Droits humains

La Réunion : Lutter contre les violences policières

24 octobre 1984, 13 août 2010

Céline Tabou / 19 août 2010

La présence d’une patrouille motorisée dans une rue piétonne passant devant la mosquée au moment où la foule sort et la suite des événements rappelle une époque que l’on croyait révolue.

Vendredi 13 août, Abdul-Hack Juan, 31 ans, fils de la présidente UMP du Conseil général Nassimah Dindar est arrêté par la police pour avoir proféré des insultes en Réunionnais, lors du passage d’un véhicule de police, près de la mosquée de Saint-Denis. Venue en renfort, la Brigade anti-criminalité (BAC) a fait usage de gaz lacrymogènes pour disperser les passants et les fidèles de la rue Maréchal Leclerc.
Cette affaire fait polémique, car le jeune interpellé est le fils de la présidente du Conseil général, Nassimah Dindar. Cette affaire fait également resurgir les dures années de notre Histoire, avec la répression, et le racisme qu’a connu (et connaît encore) la génération précédente.

Retour en arrière

En 1984, le directeur de la police à La Réunion traite de « racaille » les lycéens et collégiens de l’Ouest, réunis au Port pour protester contre la baisse des bourses scolaires décidée par le gouvernement. Face à ce comportement raciste des forces de répression, des centaines de manifestants ont défilé dans les rues du Port, Saint-Benoît, et Saint-Pierre. En réponse aux insultes de la police, Paul Vergès avait alors déclaré que « nous sommes tous de la racaille réunionnaise luttant pour sa dignité face au colonialisme ». Unit pour l’égalité sociale et dire non au racisme, communistes, et citoyens ont tenu à défendre leur identité, et lutter contre les dérapages racistes de certains policiers qui n’hésitaient pas à clamer à la population « comme au Tchad les gars, enfilons du Réunionnais ! ».

Céline Tabou


Pourquoi les médias ne disent pas qu’Abdul-Hack Juan est le fils d’un procureur ?

Abdul-Hack Juan, également fils de James Juan, procureur de Beauvais a eu une altercation vendredi après-midi devant la mosquée de Saint-Denis. Tous s’évertuent à rappeler qu’Abdul-Hack Juan est le fils de Nassimah Dindar.

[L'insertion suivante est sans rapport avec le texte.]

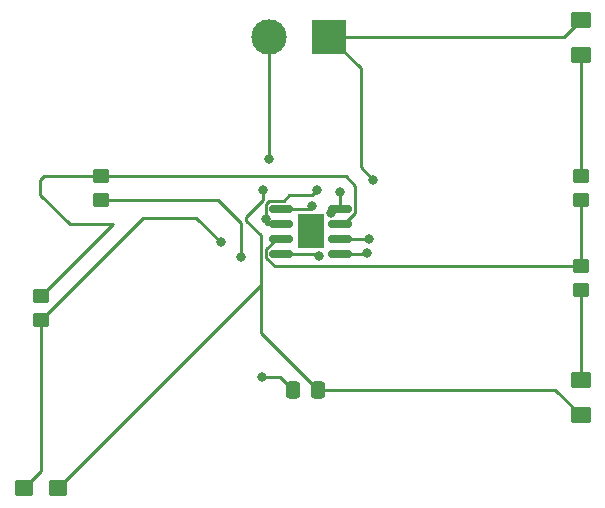
<source format=gbr>
%TF.GenerationSoftware,KiCad,Pcbnew,(6.0.10-0)*%
%TF.CreationDate,2023-02-17T12:21:21-08:00*%
%TF.ProjectId,Exercise 2,45786572-6369-4736-9520-322e6b696361,rev?*%
%TF.SameCoordinates,Original*%
%TF.FileFunction,Copper,L1,Top*%
%TF.FilePolarity,Positive*%
%FSLAX46Y46*%
G04 Gerber Fmt 4.6, Leading zero omitted, Abs format (unit mm)*
G04 Created by KiCad (PCBNEW (6.0.10-0)) date 2023-02-17 12:21:21*
%MOMM*%
%LPD*%
G01*
G04 APERTURE LIST*
G04 Aperture macros list*
%AMRoundRect*
0 Rectangle with rounded corners*
0 $1 Rounding radius*
0 $2 $3 $4 $5 $6 $7 $8 $9 X,Y pos of 4 corners*
0 Add a 4 corners polygon primitive as box body*
4,1,4,$2,$3,$4,$5,$6,$7,$8,$9,$2,$3,0*
0 Add four circle primitives for the rounded corners*
1,1,$1+$1,$2,$3*
1,1,$1+$1,$4,$5*
1,1,$1+$1,$6,$7*
1,1,$1+$1,$8,$9*
0 Add four rect primitives between the rounded corners*
20,1,$1+$1,$2,$3,$4,$5,0*
20,1,$1+$1,$4,$5,$6,$7,0*
20,1,$1+$1,$6,$7,$8,$9,0*
20,1,$1+$1,$8,$9,$2,$3,0*%
G04 Aperture macros list end*
%TA.AperFunction,SMDPad,CuDef*%
%ADD10RoundRect,0.250001X0.624999X-0.462499X0.624999X0.462499X-0.624999X0.462499X-0.624999X-0.462499X0*%
%TD*%
%TA.AperFunction,SMDPad,CuDef*%
%ADD11RoundRect,0.150000X-0.825000X-0.150000X0.825000X-0.150000X0.825000X0.150000X-0.825000X0.150000X0*%
%TD*%
%TA.AperFunction,SMDPad,CuDef*%
%ADD12R,2.290000X3.000000*%
%TD*%
%TA.AperFunction,SMDPad,CuDef*%
%ADD13RoundRect,0.250000X0.450000X-0.350000X0.450000X0.350000X-0.450000X0.350000X-0.450000X-0.350000X0*%
%TD*%
%TA.AperFunction,SMDPad,CuDef*%
%ADD14RoundRect,0.250000X-0.450000X0.350000X-0.450000X-0.350000X0.450000X-0.350000X0.450000X0.350000X0*%
%TD*%
%TA.AperFunction,SMDPad,CuDef*%
%ADD15RoundRect,0.250000X-0.337500X-0.475000X0.337500X-0.475000X0.337500X0.475000X-0.337500X0.475000X0*%
%TD*%
%TA.AperFunction,SMDPad,CuDef*%
%ADD16RoundRect,0.250000X-0.537500X-0.425000X0.537500X-0.425000X0.537500X0.425000X-0.537500X0.425000X0*%
%TD*%
%TA.AperFunction,ComponentPad*%
%ADD17R,3.000000X3.000000*%
%TD*%
%TA.AperFunction,ComponentPad*%
%ADD18C,3.000000*%
%TD*%
%TA.AperFunction,ViaPad*%
%ADD19C,0.800000*%
%TD*%
%TA.AperFunction,Conductor*%
%ADD20C,0.250000*%
%TD*%
G04 APERTURE END LIST*
D10*
%TO.P,D2,1,K*%
%TO.N,GND*%
X160020000Y-105627500D03*
%TO.P,D2,2,A*%
%TO.N,Net-(D2-Pad2)*%
X160020000Y-102652500D03*
%TD*%
D11*
%TO.P,U1,1,GND*%
%TO.N,GND*%
X134685000Y-88105000D03*
%TO.P,U1,2,TR*%
%TO.N,/pin_2*%
X134685000Y-89375000D03*
%TO.P,U1,3,Q*%
%TO.N,/pin_3*%
X134685000Y-90645000D03*
%TO.P,U1,4,R*%
%TO.N,+9V*%
X134685000Y-91915000D03*
%TO.P,U1,5,CV*%
%TO.N,Net-(C2-Pad1)*%
X139635000Y-91915000D03*
%TO.P,U1,6,THR*%
%TO.N,/pin_2*%
X139635000Y-90645000D03*
%TO.P,U1,7,DIS*%
%TO.N,/pin_7*%
X139635000Y-89375000D03*
%TO.P,U1,8,VCC*%
%TO.N,+9V*%
X139635000Y-88105000D03*
D12*
%TO.P,U1,9*%
%TO.N,N/C*%
X137160000Y-90010000D03*
%TD*%
D13*
%TO.P,R1,1*%
%TO.N,+9V*%
X119380000Y-87360000D03*
%TO.P,R1,2*%
%TO.N,/pin_7*%
X119380000Y-85360000D03*
%TD*%
D14*
%TO.P,R2,1*%
%TO.N,/pin_7*%
X114300000Y-95520000D03*
%TO.P,R2,2*%
%TO.N,/pin_2*%
X114300000Y-97520000D03*
%TD*%
D15*
%TO.P,C2,1*%
%TO.N,Net-(C2-Pad1)*%
X135662500Y-103470000D03*
%TO.P,C2,2*%
%TO.N,GND*%
X137737500Y-103470000D03*
%TD*%
D16*
%TO.P,C1,1*%
%TO.N,/pin_2*%
X112862500Y-111760000D03*
%TO.P,C1,2*%
%TO.N,GND*%
X115737500Y-111760000D03*
%TD*%
D14*
%TO.P,R4,1*%
%TO.N,/pin_3*%
X160020000Y-92980000D03*
%TO.P,R4,2*%
%TO.N,Net-(D2-Pad2)*%
X160020000Y-94980000D03*
%TD*%
D17*
%TO.P,J1,1,Pin_1*%
%TO.N,+9V*%
X138750000Y-73575000D03*
D18*
%TO.P,J1,2,Pin_2*%
%TO.N,GND*%
X133670000Y-73575000D03*
%TD*%
D14*
%TO.P,R3,1*%
%TO.N,Net-(D1-Pad1)*%
X160020000Y-85360000D03*
%TO.P,R3,2*%
%TO.N,/pin_3*%
X160020000Y-87360000D03*
%TD*%
D10*
%TO.P,D1,1,K*%
%TO.N,Net-(D1-Pad1)*%
X160020000Y-75147500D03*
%TO.P,D1,2,A*%
%TO.N,+9V*%
X160020000Y-72172500D03*
%TD*%
D19*
%TO.N,GND*%
X133670000Y-83895000D03*
X133100000Y-86500000D03*
X137275000Y-87910498D03*
%TO.N,/pin_2*%
X142070000Y-90645000D03*
X133385000Y-89015000D03*
X137725000Y-86525000D03*
X129550000Y-90975000D03*
%TO.N,+9V*%
X131225000Y-92225000D03*
X138902900Y-88466200D03*
X139650000Y-86700000D03*
X137825000Y-92109502D03*
X142437500Y-85662500D03*
%TO.N,Net-(C2-Pad1)*%
X141900000Y-91875000D03*
X133025000Y-102375000D03*
%TD*%
D20*
%TO.N,GND*%
X137737500Y-103470000D02*
X132935000Y-98667500D01*
X131700000Y-88806853D02*
X133100000Y-87406853D01*
X133670000Y-73575000D02*
X133670000Y-83895000D01*
X132935000Y-90375457D02*
X131700000Y-89140457D01*
X132935000Y-94562500D02*
X132935000Y-90375457D01*
X115737500Y-111760000D02*
X132935000Y-94562500D01*
X137737500Y-103470000D02*
X157862500Y-103470000D01*
X157862500Y-103470000D02*
X160020000Y-105627500D01*
X133100000Y-87406853D02*
X133100000Y-86500000D01*
X131700000Y-89140457D02*
X131700000Y-88806853D01*
X137080498Y-88105000D02*
X137275000Y-87910498D01*
X132935000Y-98667500D02*
X132935000Y-90748249D01*
X134685000Y-88105000D02*
X137080498Y-88105000D01*
%TO.N,/pin_2*%
X135351396Y-87000000D02*
X137250000Y-87000000D01*
X133385000Y-87758249D02*
X133663249Y-87480000D01*
X127475000Y-88900000D02*
X129550000Y-90975000D01*
X114300000Y-97520000D02*
X122920000Y-88900000D01*
X137250000Y-87000000D02*
X137725000Y-86525000D01*
X114300000Y-97520000D02*
X114300000Y-110322500D01*
X122920000Y-88900000D02*
X127475000Y-88900000D01*
X114300000Y-110322500D02*
X112862500Y-111760000D01*
X134871396Y-87480000D02*
X135351396Y-87000000D01*
X134685000Y-89375000D02*
X133385000Y-89375000D01*
X139635000Y-90645000D02*
X142070000Y-90645000D01*
X133385000Y-89375000D02*
X133385000Y-89015000D01*
X133385000Y-89015000D02*
X133385000Y-87758249D01*
X133663249Y-87480000D02*
X134871396Y-87480000D01*
%TO.N,/pin_3*%
X134103249Y-92980000D02*
X133385000Y-92261751D01*
X133385000Y-92261751D02*
X133385000Y-91568249D01*
X160020000Y-87360000D02*
X160020000Y-92980000D01*
X134308249Y-90645000D02*
X134685000Y-90645000D01*
X160020000Y-92980000D02*
X134103249Y-92980000D01*
X133385000Y-91568249D02*
X134308249Y-90645000D01*
%TO.N,+9V*%
X131225000Y-89301853D02*
X131225000Y-92225000D01*
X138750000Y-73575000D02*
X141385000Y-76210000D01*
X141385000Y-84610000D02*
X142437500Y-85662500D01*
X158617500Y-73575000D02*
X160020000Y-72172500D01*
X139635000Y-88105000D02*
X139650000Y-88090000D01*
X139635000Y-88105000D02*
X139264100Y-88105000D01*
X138750000Y-73575000D02*
X158617500Y-73575000D01*
X134685000Y-91915000D02*
X137630498Y-91915000D01*
X141385000Y-76210000D02*
X141385000Y-84610000D01*
X139264100Y-88105000D02*
X138902900Y-88466200D01*
X139650000Y-88090000D02*
X139650000Y-86700000D01*
X129283147Y-87360000D02*
X131225000Y-89301853D01*
X137630498Y-91915000D02*
X137825000Y-92109502D01*
X119380000Y-87360000D02*
X129283147Y-87360000D01*
%TO.N,Net-(C2-Pad1)*%
X134567500Y-102375000D02*
X133025000Y-102375000D01*
X135662500Y-103470000D02*
X134567500Y-102375000D01*
X139635000Y-91915000D02*
X141860000Y-91915000D01*
X141900000Y-91875000D02*
X141860000Y-91915000D01*
%TO.N,/pin_7*%
X140110000Y-85360000D02*
X140935000Y-86185000D01*
X114590000Y-85360000D02*
X119380000Y-85360000D01*
X114275000Y-86925000D02*
X114275000Y-85675000D01*
X140935000Y-86185000D02*
X140935000Y-88451751D01*
X116765000Y-89415000D02*
X114275000Y-86925000D01*
X114300000Y-95520000D02*
X120405000Y-89415000D01*
X119380000Y-85360000D02*
X140110000Y-85360000D01*
X120405000Y-89415000D02*
X116765000Y-89415000D01*
X140935000Y-88451751D02*
X140011751Y-89375000D01*
X114275000Y-85675000D02*
X114590000Y-85360000D01*
X140011751Y-89375000D02*
X139635000Y-89375000D01*
%TO.N,Net-(D1-Pad1)*%
X160020000Y-75147500D02*
X160020000Y-85360000D01*
%TO.N,Net-(D2-Pad2)*%
X160020000Y-94980000D02*
X160020000Y-102652500D01*
%TD*%
M02*

</source>
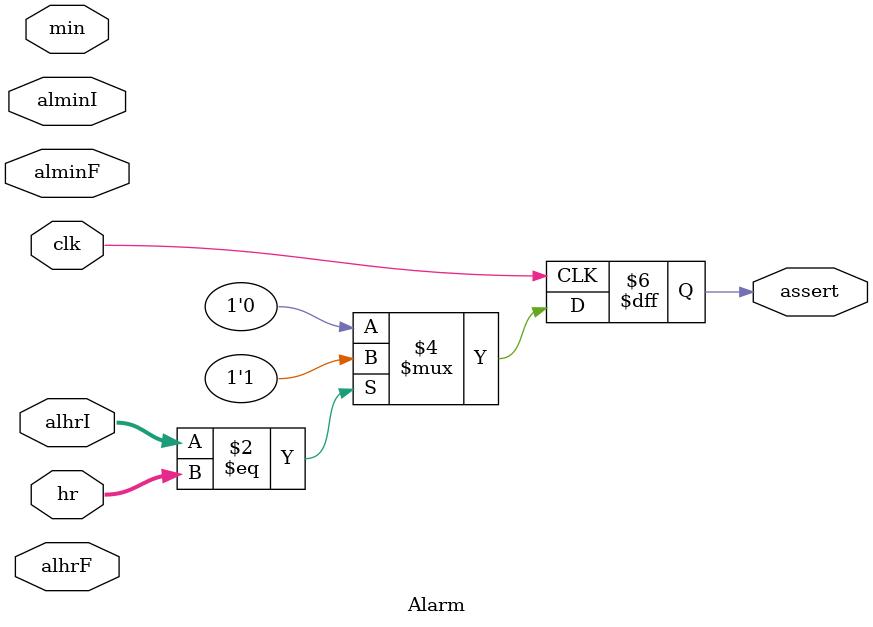
<source format=v>
  
module Alarm(clk,alminI,alhrI,alminF,alhrF,min,hr,assert);
  input clk;
  input [7:0] alminI,alhrI,alminF,alhrF,min,hr;
//  input [1:0]mode;
  output reg assert;
  always@(posedge clk)
  begin
      if(alhrI == hr)
          assert <= 1;
      else
        assert <=0;
  end
endmodule
</source>
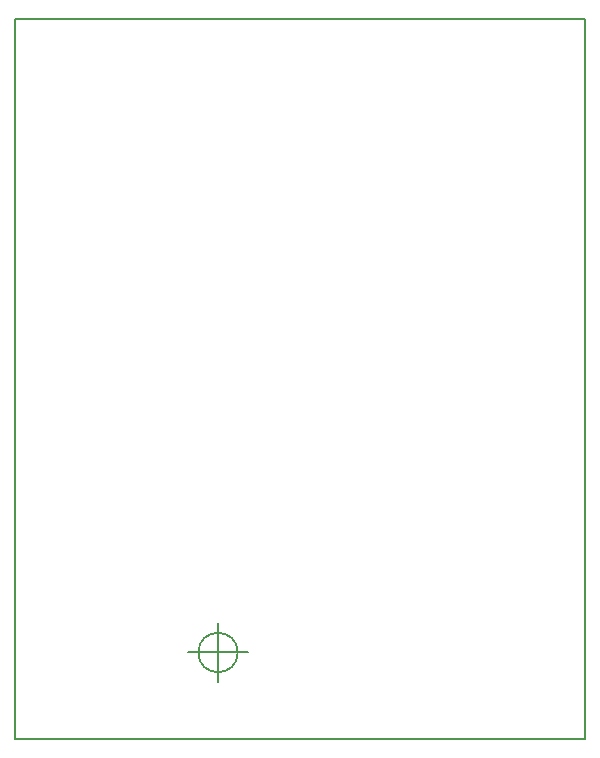
<source format=gm1>
G04 #@! TF.GenerationSoftware,KiCad,Pcbnew,(5.0.2)-1*
G04 #@! TF.CreationDate,2019-01-02T23:54:02+01:00*
G04 #@! TF.ProjectId,ArduinoS88,41726475-696e-46f5-9338-382e6b696361,rev?*
G04 #@! TF.SameCoordinates,Original*
G04 #@! TF.FileFunction,Profile,NP*
%FSLAX46Y46*%
G04 Gerber Fmt 4.6, Leading zero omitted, Abs format (unit mm)*
G04 Created by KiCad (PCBNEW (5.0.2)-1) date 02.01.2019 23:54:02*
%MOMM*%
%LPD*%
G01*
G04 APERTURE LIST*
%ADD10C,0.150000*%
G04 APERTURE END LIST*
D10*
X88689228Y-79030951D02*
G75*
G03X88689228Y-79030951I-1666666J0D01*
G01*
X84522562Y-79030951D02*
X89522562Y-79030951D01*
X87022562Y-76530951D02*
X87022562Y-81530951D01*
X69850000Y-86360000D02*
X69850000Y-25400000D01*
X118110000Y-86360000D02*
X69850000Y-86360000D01*
X118110000Y-25400000D02*
X118110000Y-86360000D01*
X69850000Y-25400000D02*
X118110000Y-25400000D01*
M02*

</source>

Il n’est plus un citoyen, mais le fils d’une responsable politique, prise en pleine tourmente par cette affaire. Est-ce de la discrimination ou du racisme ? Car la volonté de nuire est bien réelle, et elle porte non seulement sur un jeune homme interpellé rudement par des policiers, mais aussi sur la présidente du Conseil général.


Où sont les excuses de la police ?

Philippe Trenec, directeur de la Sécurité Publique de La Réunion, se doit de présenter ses excuses aux Réunionnais touchés par les gaz lacrymogènes, et pour la brutalité dont ont fait preuve ses officiers, envers Abdul-Hack Juan, et envers les fidèles et passants autour. Cette affaire soulève l’émotion, tant auprès des citoyens, associations, militants et responsables politiques qui ont tenu, à soutenir le jeune homme, ce mercredi 18 août sur le Parvis des Droits de l’Homme.
Cette situation est encore vécue aujourd’hui, à travers la polémique actuelle d’Abdul-Hack Juan, mais aussi par des centaines de familles réunionnaises qui sont victimes du racisme, et de la répression.